Il est de bon ton en France d’expliquer la stagnation des salaires par la mise en œuvre des 35 heures. Rappelons le, les accords d’entreprise remontent pour l’essentiel à l’année 2000. Effectivement, ils prévoyaient souvent une « modération » salariale pendant 24 mois. Néanmoins tout cela commence à dater. Les dernières statistiques Eurostat pour le premier trimestre 2006 relativisent la « paresse » française. Le nombre moyen d’heures effectivement travaillées par semaine est de 37,3 dans la zone euro. La France travaille 37,4 h, devant l’Irlande 37 h, la Suède 36,3 h, le Danemark 35,9 h, l’Allemagne 35,8 h, le Royaume Uni 35,6 h et les Pays Bas 32 h. En fait, d’autres considérations pèsent de plus en plus lourd, notamment la recherche de compétitivité, objectif légitime d’entreprises dans la concurrence, mais au travers d’un levier privilégié, la masse salariale. L’économiste Thomas Philippon (voir l’édito) préconise d’autres méthodes.

La situation de l’Allemagne est fort intéressante. Heureux Allemands, ils n’ont pas généralisé la RTT. Ils ont considérablement amélioré leurs avantages concurrentiels, mais au prix d’une baisse du pouvoir d’achat des salariés. Avec la croissance revenue, les revendications salariales n’ont jamais été aussi fortes. Le secteur du bâtiment vient d’obtenir une augmentation de 3,5%, la chimie 3,6% plus une prime de 0,7%. Dans la métallurgie le patronat offre 3%, l’IG Metall en demande 6,5%. Quant aux cheminots, dont le précédent accord salarial prévoyait une baisse de 5,5%, ils réclament 7% pour tous et, pour les jeunes conducteurs, une augmentation de 40 %.
En Grande Bretagne, la crainte est aux salaires qui flambent.

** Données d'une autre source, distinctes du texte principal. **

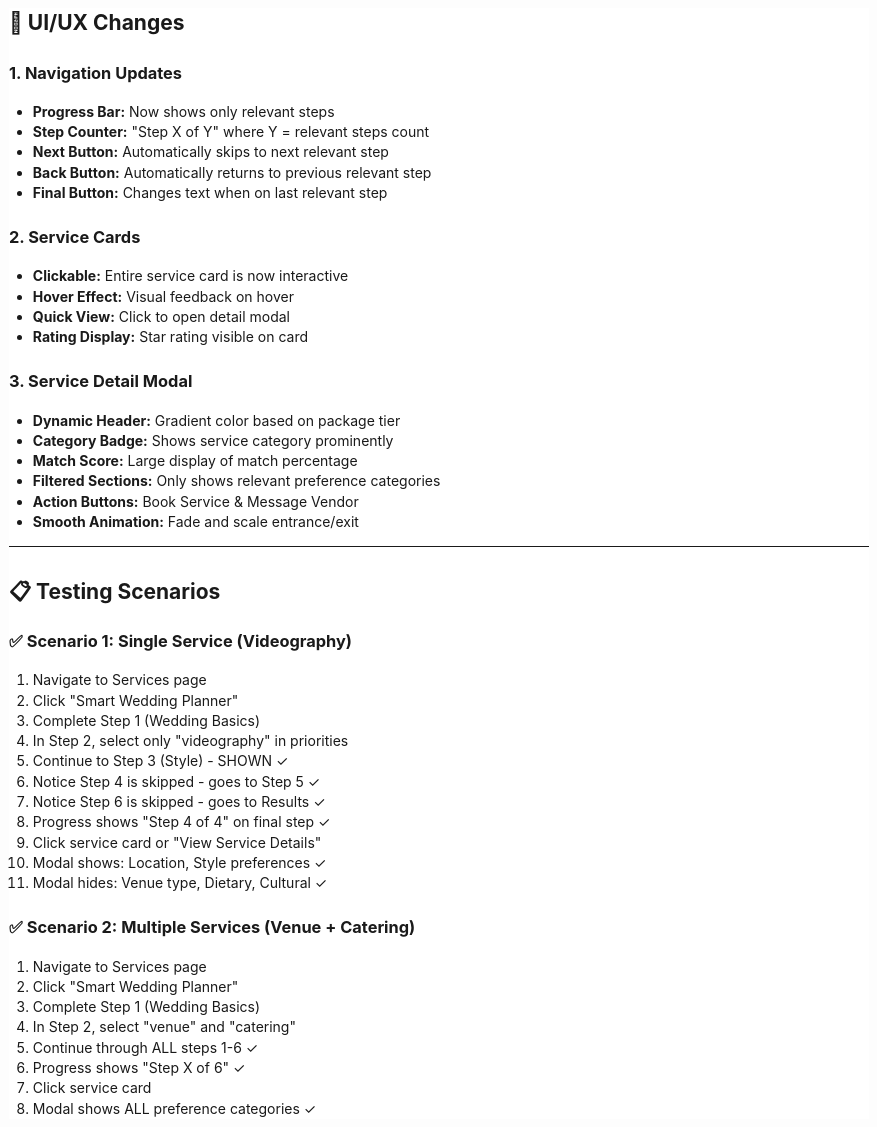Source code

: 
## 🎨 UI/UX Changes

### 1. **Navigation Updates**
- **Progress Bar:** Now shows only relevant steps
- **Step Counter:** "Step X of Y" where Y = relevant steps count
- **Next Button:** Automatically skips to next relevant step
- **Back Button:** Automatically returns to previous relevant step
- **Final Button:** Changes text when on last relevant step

### 2. **Service Cards**
- **Clickable:** Entire service card is now interactive
- **Hover Effect:** Visual feedback on hover
- **Quick View:** Click to open detail modal
- **Rating Display:** Star rating visible on card

### 3. **Service Detail Modal**
- **Dynamic Header:** Gradient color based on package tier
- **Category Badge:** Shows service category prominently
- **Match Score:** Large display of match percentage
- **Filtered Sections:** Only shows relevant preference categories
- **Action Buttons:** Book Service & Message Vendor
- **Smooth Animation:** Fade and scale entrance/exit

---

## 📋 Testing Scenarios

### ✅ Scenario 1: Single Service (Videography)
1. Navigate to Services page
2. Click "Smart Wedding Planner"
3. Complete Step 1 (Wedding Basics)
4. In Step 2, select only "videography" in priorities
5. Continue to Step 3 (Style) - SHOWN ✓
6. Notice Step 4 is skipped - goes to Step 5 ✓
7. Notice Step 6 is skipped - goes to Results ✓
8. Progress shows "Step 4 of 4" on final step ✓
9. Click service card or "View Service Details"
10. Modal shows: Location, Style preferences ✓
11. Modal hides: Venue type, Dietary, Cultural ✓

### ✅ Scenario 2: Multiple Services (Venue + Catering)
1. Navigate to Services page
2. Click "Smart Wedding Planner"
3. Complete Step 1 (Wedding Basics)
4. In Step 2, select "venue" and "catering"
5. Continue through ALL steps 1-6 ✓
6. Progress shows "Step X of 6" ✓
7. Click service card
8. Modal shows ALL preference categories ✓
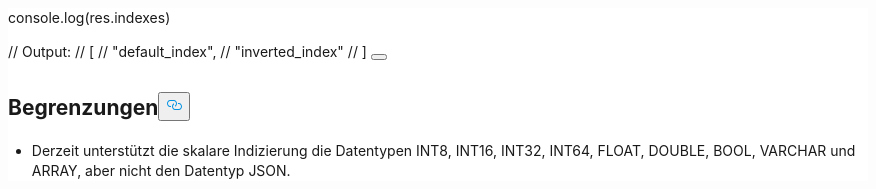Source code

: <span class="hljs-variable language_">console</span>.<span class="hljs-title function_">log</span>(res.<span class="hljs-property">indexes</span>)

<span class="hljs-comment">// Output:</span>
<span class="hljs-comment">// [</span>
<span class="hljs-comment">//     &quot;default_index&quot;,</span>
<span class="hljs-comment">//     &quot;inverted_index&quot;</span>
<span class="hljs-comment">// ]   </span>
<button class="copy-code-btn"></button></code></pre>
<h2 id="Limits" class="common-anchor-header">Begrenzungen<button data-href="#Limits" class="anchor-icon" translate="no">
      <svg translate="no"
        aria-hidden="true"
        focusable="false"
        height="20"
        version="1.1"
        viewBox="0 0 16 16"
        width="16"
      >
        <path
          fill="#0092E4"
          fill-rule="evenodd"
          d="M4 9h1v1H4c-1.5 0-3-1.69-3-3.5S2.55 3 4 3h4c1.45 0 3 1.69 3 3.5 0 1.41-.91 2.72-2 3.25V8.59c.58-.45 1-1.27 1-2.09C10 5.22 8.98 4 8 4H4c-.98 0-2 1.22-2 2.5S3 9 4 9zm9-3h-1v1h1c1 0 2 1.22 2 2.5S13.98 12 13 12H9c-.98 0-2-1.22-2-2.5 0-.83.42-1.64 1-2.09V6.25c-1.09.53-2 1.84-2 3.25C6 11.31 7.55 13 9 13h4c1.45 0 3-1.69 3-3.5S14.5 6 13 6z"
        ></path>
      </svg>
    </button></h2><ul>
<li>Derzeit unterstützt die skalare Indizierung die Datentypen INT8, INT16, INT32, INT64, FLOAT, DOUBLE, BOOL, VARCHAR und ARRAY, aber nicht den Datentyp JSON.</li>
</ul>
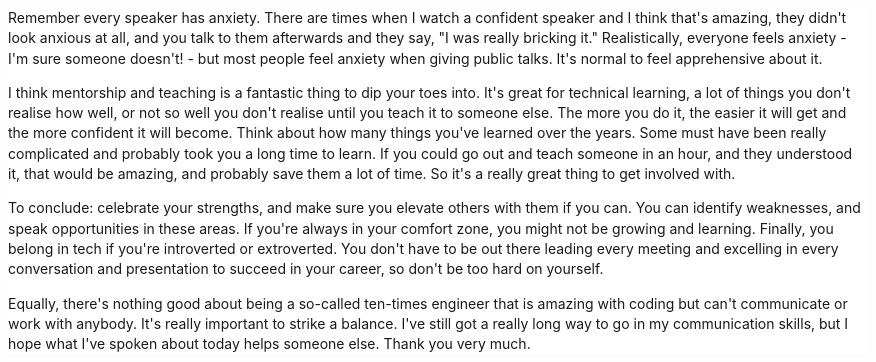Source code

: Remember every speaker has anxiety. There are times when I watch a confident speaker and I think that's amazing, they didn't look anxious at all, and you talk to them afterwards and they say, "I was really bricking it." Realistically, everyone feels anxiety - I'm sure someone doesn't! - but most people feel anxiety when giving public talks. It's normal to feel apprehensive about it. 

I think mentorship and teaching is a fantastic thing to dip your toes into. It's great for technical learning, a lot of things you don't realise how well, or not so well you don't realise until you teach it to someone else. The more you do it, the easier it will get and the more confident it will become. Think about how many things you've learned over the years. Some must have been really complicated and probably took you a long time to learn. If you could go out and teach someone in an hour, and they understood it, that would be amazing, and probably save them a lot of time. So it's a really great thing to get involved with. 

To conclude: celebrate your strengths, and make sure you elevate others with them if you can. You can identify weaknesses, and speak opportunities in these areas. If you're always in your comfort zone, you might not be growing and learning. Finally, you belong in tech if you're introverted or extroverted. You don't have to be out there leading every meeting and excelling in every conversation and presentation to succeed in your career, so don't  be too hard on yourself. 

Equally, there's nothing good about being a so-called ten-times engineer that is amazing with coding but can't communicate or work with anybody. It's really important to strike a balance. I've still got a really long way to go in my communication skills, but I hope what I've spoken about today helps someone else. Thank you very much.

Après trois années de stagnation – tiens, eux aussi ! – on enregistre en trois mois, entre novembre et janvier derniers, une augmentation moyenne de 3,5%. Il est vrai que la croissance britannique tire les salaires vers le haut et que l’inflation augmente. Les hausses de salaire ont atteint 4% dans l’automobile et 4,6% chez British Airways, de très nombreuses négociations sont d’ailleurs en cours.

La situation est tendue dans les pays de l’Europe de l’Est ou du Nord. De très nombreux secteurs manquent de main d’œuvre qualifiée et il s’agit de retenir ou de faire revenir les migrants attirés par l’Ouest. En République Tchèque, les salaires ont augmenté de 10,1% au premier semestre 2006 et la pression ne baisse pas, un accord chez Skoda vient d’accorder 10% immédiatement. En Pologne, le syndicat polonais NSZZ-Solidarnosc a lancé une campagne nationale sur le thème « bas salaires, barrière pour le développement de la Pologne». Selon le syndicat, qui s’appuie sur les travaux de l’Institut du Travail et des Affaires sociales, « en 2006, la productivité du travail a augmenté de 28,5% et les salaires bruts réels de 7,3% ».
Les petits dragons baltes connaissent une croissance à deux chiffres mais une inflation trop forte pour leur permettre de rejoindre la zone Euro. Ces pays, concentrent les salaires les plus bas d’Europe mais les augmentations les plus élevées. Au second semestre 2006, +22,7% pour la Lettonie, +21,1% pour la Lituanie, + 16,4% pour l’Estonie. Le turnover des salariés baltes tend à s’accroître et ce, pour motivation salariale.
Mondialisation, entrée dans l’Union, mouvements migratoires, les Européens connaissent des situations variées et qui bougent très vite.